THE sound of running feet caused him to jerk about. Several studio executives were hurrying towards the scene, in their rear a throng of crowding players.

"Stay where you are!" yelled Boone. "No one can come on this set until the police give the word! Some one has killed Miss Storme!"

And none of that terror-stricken crowd did move for what seemed to them, in their chattering excitement, an eternity, until there came the heavy tread of feet, and two towering bluecoats forced their way through the huddle of players and came striding towards Stage A.

"Stand back, all of yuh!" vociferated one of the policemen, as he caught sight of the body. He lumbered towards the stage as if to brush aside the players with his club.

"One moment, Officer!" called Tad Boone, bolting after him. "These people were standing where they are when this happened. Some one close at hand must have attacked Miss Storme, so I thought—"

"And quite right, too," remarked a quiet voice at his elbow; then: "Officer, you and your team-mate can rope off the space about here, and keep everybody out until further orders."

INSPECTOR COROT, head of the Homicide Squad, shot a swift glance at the dead woman on the stage. Then his gray eyes swept the members of the company and returned to the pallid face of the director.

"As you were saying, Mr.—er—"

"Boone is my name. I am the director." He caught sight of a younger man behind Inspector Corot. "Oh, hello, Dawson," he said weakly. "Have the newspapers already—"

"Just happened to be calling at the precinct station with the inspector when the flash came," the Blade reporter interjected.

"Am I to understand, Mr. Boone," remarked the inspector, "that no one has left the scene since this happened?"

"Absolutely no one—except two of my men I sent on errands." He told of the precautions he had taken, gave a hasty outline of the tragic occurrence.

"In the dark—and a knife," observed Corot quietly. "I take it you have not found the weapon?"

"I have made no search," said the director jerkily. "I rather thought I might bungle things up."

"Ah!" breathed the officer. "If there were more like you, a copper's lot might be easier."

He walked across the stage and bent his slight form over the body of the dead actress. Then he straightened up, his keen eyes darting in every direction. One moment they appeared to be measuring the distance between some players and the body, the next following different angles from the cameras and batteries of standing light. The arrival of the Medical Examiner interrupted these proceedings. He walked back to where Tad Boone stood, waiting.

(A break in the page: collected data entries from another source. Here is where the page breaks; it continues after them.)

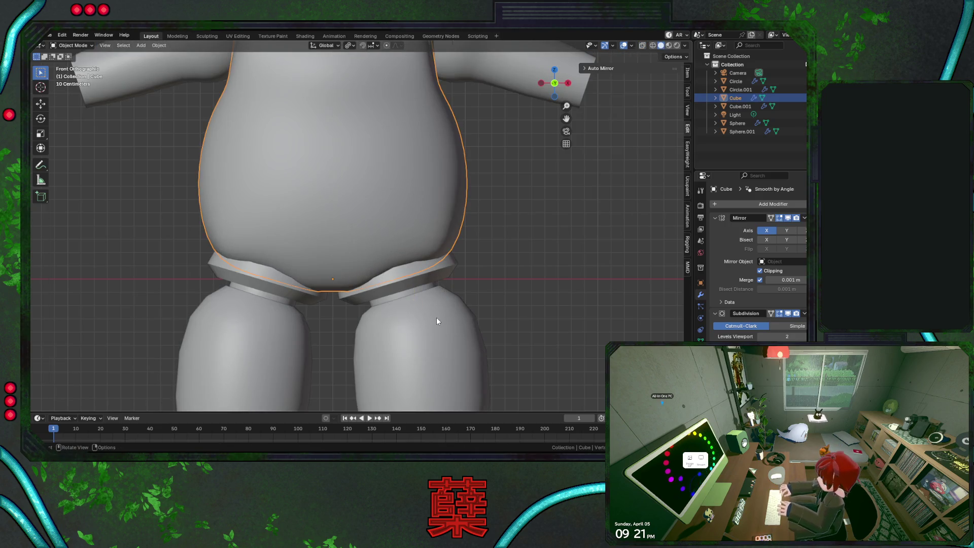
Hide the legs and shorts ring, then inspect the torso's underside in edit mode
click(437, 319)
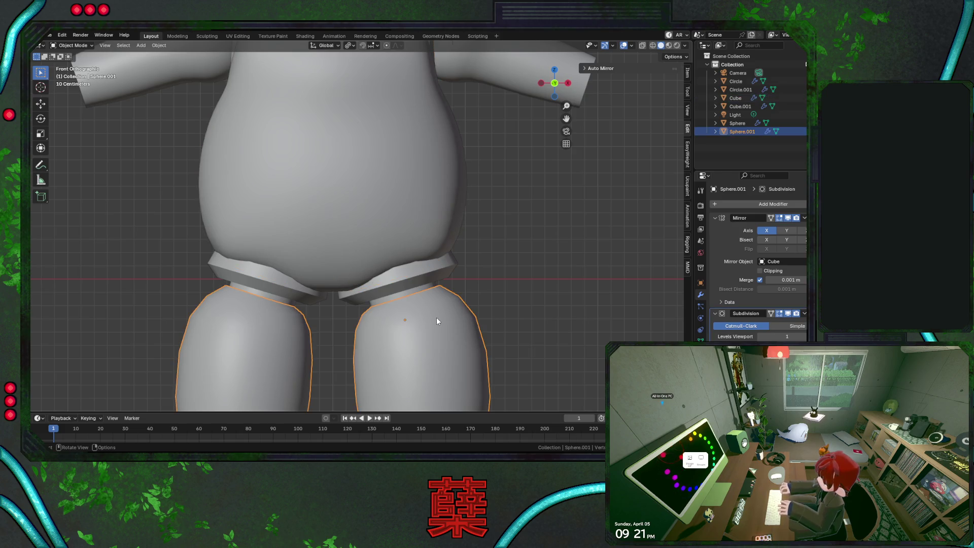
key(h)
click(425, 290)
key(h)
click(412, 269)
key(Tab)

"I imagine your actors are about ready to drop," he commented to the director. "Suppose we assemble them somewhere where I can question them later... We may have to make a search, you know." He called two uniformed men to him. "Escort the members of the company to the room Mr. Boone shows you," he ordered "and don't let them out of your sight." To Detective Sergeant Moody, one of his aides from Headquarters, he added: "Those fellows—cameramen, electricians—so on—get them together somewhere; Detective Carroll will take charge."

THE Medical Examiner glanced up. "Death instantaneous, Inspector!" he exclaimed. "A savage wound, a thrust through the heart! Why, man, the slayer had to work the blade up and down before he could withdraw it!"